For lower gas fractions, this relationship becomes a bit more complicated, as will be discussed in Section 3.3. Nevertheless, it shows the importance of decoupling the gas fraction and the pore size for explicit pore opening control. This was shown qualitatively for polyurethane foams by Testouri et al. [27]. A more systematic approach was developed for geopolymer- or gelatin-based foams that were generated from a foamed precursor solution which was then mixed with the geopolymer- or gelatin-containing dispersion/solution [21], [28], [29]. However, this approach is time-consuming, requires multiple formulations, and has high demands on foam stability. These requirements cannot always be met when using photo cross-linkable hydrogel formulations. The decoupling of pore size and gas fraction can also be achieved by varying the surfactant concentration, which was examined for systems based on alginate and methacrylated dextran [18], [30]. Despite the fact that this is a very elegant concept, high surfactant concentrations are required, which limits potential applications.

In the present study, we used microfluidics for the generation of monodisperse liquid foams with a specific bubble diameter. The continuous phase of the foams consisted of an aqueous solution of gelatin methacryloyl. In order to tailor the pore opening diameter, we systematically adjusted the gas fraction of the foams independently of the bubble size using two different methods. In the first method, the polymer solution was added to the liquid foam template made at high gas fraction from the very same polymer solution. In the second method, the bubbling frequency during foam generation was tailored by varying the liquid flow rate and gas pressure while keeping the ratio of these parameters constant. This effect was examined by Garstecki et al. [31] for an aqueous surfactant solution, but has never been used to tailor the pore opening diameters in polymer foams. Another question we want to address is how hydrogel foams can be characterised. Typically, hydrogel foams are characterized by scanning electron microscopy, µ-CT or bright field microscopy. The downside of these methods is that they are expensive and time-consuming or do not adequately visualise the equilibrium state, i.e. the swollen state of the material. Here, we use confocal fluorescence microscopy to characterise the material in the swollen state.

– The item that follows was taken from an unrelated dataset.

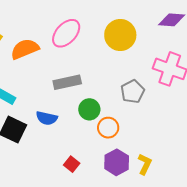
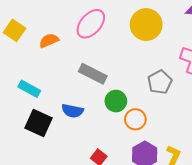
orange semicircle: (25, 49) -> (49, 41), size x0.7
gray rectangle: (67, 82) -> (93, 74), turned 40

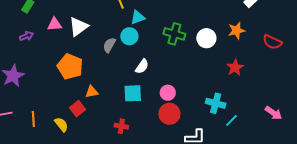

The paper is organised as follows: Firstly, we briefly report and discuss the use of confocal fluorescence microscopy for the characterisation of gelatin-based hydrogel foams. Secondly, we apply the two aforementioned approaches to decouple gas fraction and pore size. Finally, we compare the ratios of our experimentally determined pore opening diameters and pore diameters with predictions by Princen [32] and Arditty [33] for disordered foams, as well as with predictions by Pitois et al. [28], [34] for foams with an FCC order.